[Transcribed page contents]
┏━━

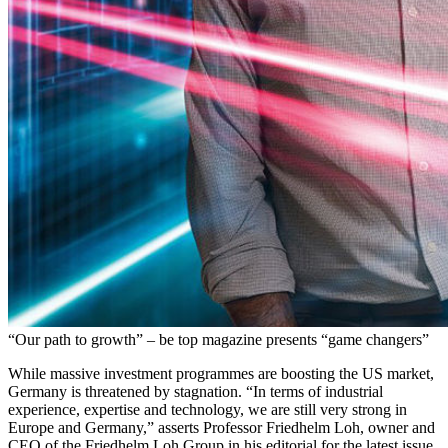
“Our path to growth” – be top magazine presents “game changers”
While massive investment programmes are boosting the US market,
Germany is threatened by stagnation. “In terms of industrial
experience, expertise and technology, we are still very strong in
Europe and Germany,” asserts Professor Friedhelm Loh, owner and
CEO of the Friedhelm Loh Group in his editorial for the latest issue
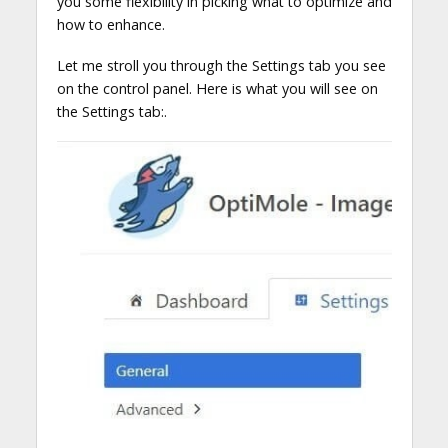
you some flexibility in picking what to optimize and
how to enhance.
Let me stroll you through the Settings tab you see
on the control panel. Here is what you will see on
the Settings tab:.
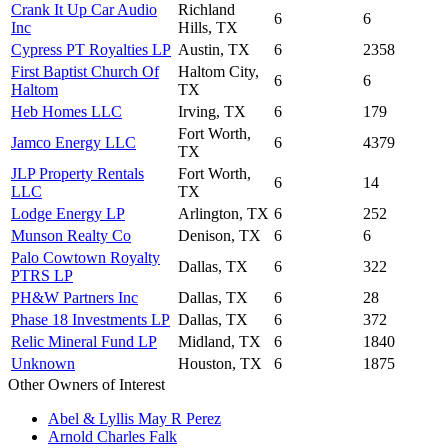
Crank It Up Car Audio
Richland
6
6
Inc
Hills, TX
Cypress PT Royalties LP
Austin, TX
6
2358
First Baptist Church Of
Haltom City,
6
6
Haltom
TX
Heb Homes LLC
Irving, TX
6
179
Fort Worth,
Jamco Energy LLC
6
4379
TX
JLP Property Rentals
Fort Worth,
6
14
LLC
TX
Lodge Energy LP
Arlington, TX
6
252
Munson Realty Co
Denison, TX
6
6
Palo Cowtown Royalty
Dallas, TX
6
322
PTRS LP
PH&W Partners Inc
Dallas, TX
6
28
Phase 18 Investments LP
Dallas, TX
6
372
Relic Mineral Fund LP
Midland, TX
6
1840
Unknown
Houston, TX
6
1875
Other Owners of Interest
Abel & Lyllis May R Perez
Arnold Charles Falk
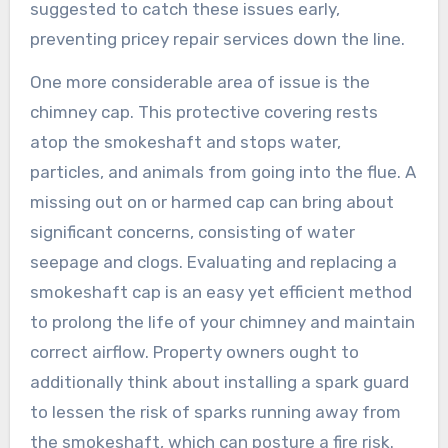
suggested to catch these issues early,
preventing pricey repair services down the line.
One more considerable area of issue is the
chimney cap. This protective covering rests
atop the smokeshaft and stops water,
particles, and animals from going into the flue. A
missing out on or harmed cap can bring about
significant concerns, consisting of water
seepage and clogs. Evaluating and replacing a
smokeshaft cap is an easy yet efficient method
to prolong the life of your chimney and maintain
correct airflow. Property owners ought to
additionally think about installing a spark guard
to lessen the risk of sparks running away from
the smokeshaft, which can posture a fire risk.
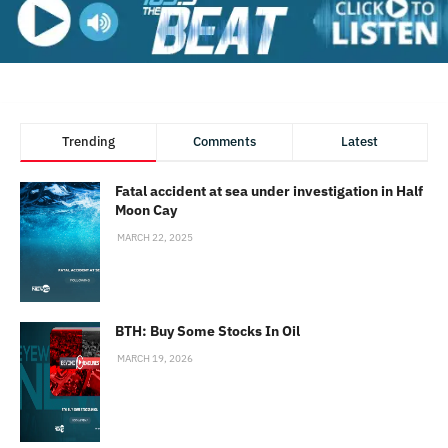
Trending
Comments
Latest
Fatal accident at sea under investigation in Half
Moon Cay
MARCH 22, 2025
BTH: Buy Some Stocks In Oil
MARCH 19, 2026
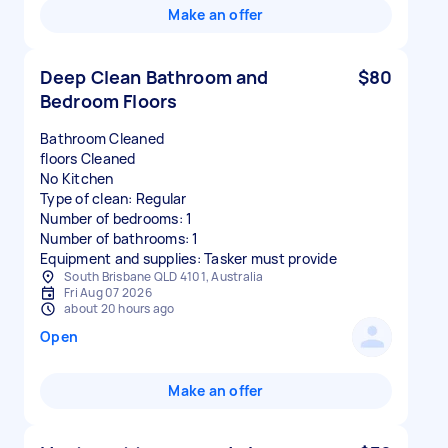
Make an offer
Deep Clean Bathroom and
$80
Bedroom Floors
Bathroom Cleaned
floors Cleaned
No Kitchen
Type of clean: Regular
Number of bedrooms: 1
Number of bathrooms: 1
Equipment and supplies: Tasker must provide
South Brisbane QLD 4101, Australia
Fri Aug 07 2026
about 20 hours ago
Open
Make an offer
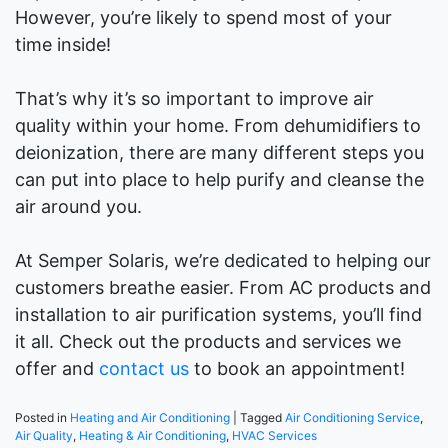
However, you’re likely to spend most of your
time inside!
That’s why it’s so important to improve air
quality within your home. From dehumidifiers to
deionization, there are many different steps you
can put into place to help purify and cleanse the
air around you.
At Semper Solaris, we’re dedicated to helping our
customers breathe easier. From AC products and
installation to air purification systems, you’ll find
it all. Check out the products and services we
offer and
contact us
to book an appointment!
Posted in
Heating and Air Conditioning
|
Tagged
Air Conditioning Service
,
Air Quality
,
Heating & Air Conditioning
,
HVAC Services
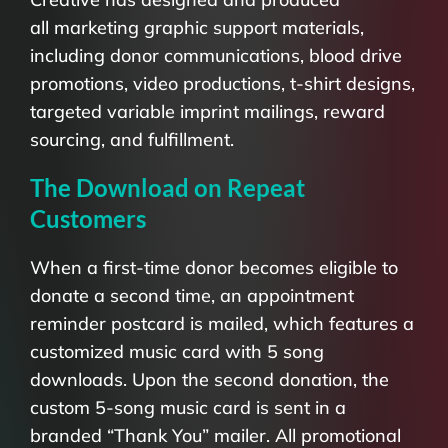
all marketing graphic support materials,
including donor communications, blood drive
promotions, video productions, t-shirt designs,
targeted variable imprint mailings, reward
sourcing, and fulfillment.
The Download on Repeat
Customers
When a first-time donor becomes eligible to
donate a second time, an appointment
reminder postcard is mailed, which features a
customized music card with 5 song
downloads. Upon the second donation, the
custom 5-song music card is sent in a
branded “Thank You” mailer. All promotional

┗━━

Where an entry contains an image, skip the image and write out the rest exactly.

ANSWER:
“Our path to growth” – be top magazine presents “game changers”
While massive investment programmes are boosting the US market,
Germany is threatened by stagnation. “In terms of industrial
experience, expertise and technology, we are still very strong in
Europe and Germany,” asserts Professor Friedhelm Loh, owner and
CEO of the Friedhelm Loh Group in his editorial for the latest issue
you some flexibility in picking what to optimize and
how to enhance.
Let me stroll you through the Settings tab you see
on the control panel. Here is what you will see on
the Settings tab:.
Crank It Up Car Audio
Richland
6
6
Inc
Hills, TX
Cypress PT Royalties LP
Austin, TX
6
2358
First Baptist Church Of
Haltom City,
6
6
Haltom
TX
Heb Homes LLC
Irving, TX
6
179
Fort Worth,
Jamco Energy LLC
6
4379
TX
JLP Property Rentals
Fort Worth,
6
14
LLC
TX
Lodge Energy LP
Arlington, TX
6
252
Munson Realty Co
Denison, TX
6
6
Palo Cowtown Royalty
Dallas, TX
6
322
PTRS LP
PH&W Partners Inc
Dallas, TX
6
28
Phase 18 Investments LP
Dallas, TX
6
372
Relic Mineral Fund LP
Midland, TX
6
1840
Unknown
Houston, TX
6
1875
Other Owners of Interest
Abel & Lyllis May R Perez
Arnold Charles Falk
suggested to catch these issues early,
preventing pricey repair services down the line.
One more considerable area of issue is the
chimney cap. This protective covering rests
atop the smokeshaft and stops water,
particles, and animals from going into the flue. A
missing out on or harmed cap can bring about
significant concerns, consisting of water
seepage and clogs. Evaluating and replacing a
smokeshaft cap is an easy yet efficient method
to prolong the life of your chimney and maintain
correct airflow. Property owners ought to
additionally think about installing a spark guard
to lessen the risk of sparks running away from
the smokeshaft, which can posture a fire risk.
Trending
Comments
Latest
Fatal accident at sea under investigation in Half
Moon Cay
MARCH 22, 2025
BTH: Buy Some Stocks In Oil
MARCH 19, 2026
Make an offer
Deep Clean Bathroom and
$80
Bedroom Floors
Bathroom Cleaned
floors Cleaned
No Kitchen
Type of clean: Regular
Number of bedrooms: 1
Number of bathrooms: 1
Equipment and supplies: Tasker must provide
South Brisbane QLD 4101, Australia
Fri Aug 07 2026
about 20 hours ago
Open
Make an offer
However, you’re likely to spend most of your
time inside!
That’s why it’s so important to improve air
quality within your home. From dehumidifiers to
deionization, there are many different steps you
can put into place to help purify and cleanse the
air around you.
At Semper Solaris, we’re dedicated to helping our
customers breathe easier. From AC products and
installation to air purification systems, you’ll find
it all. Check out the products and services we
offer and
contact us
to book an appointment!
Posted in
Heating and Air Conditioning
|
Tagged
Air Conditioning Service
,
Air Quality
,
Heating & Air Conditioning
,
HVAC Services
all marketing graphic support materials,
including donor communications, blood drive
promotions, video productions, t-shirt designs,
targeted variable imprint mailings, reward
sourcing, and fulfillment.
The Download on Repeat
Customers
When a first-time donor becomes eligible to
donate a second time, an appointment
reminder postcard is mailed, which features a
customized music card with 5 song
downloads. Upon the second donation, the
custom 5-song music card is sent in a
branded “Thank You” mailer. All promotional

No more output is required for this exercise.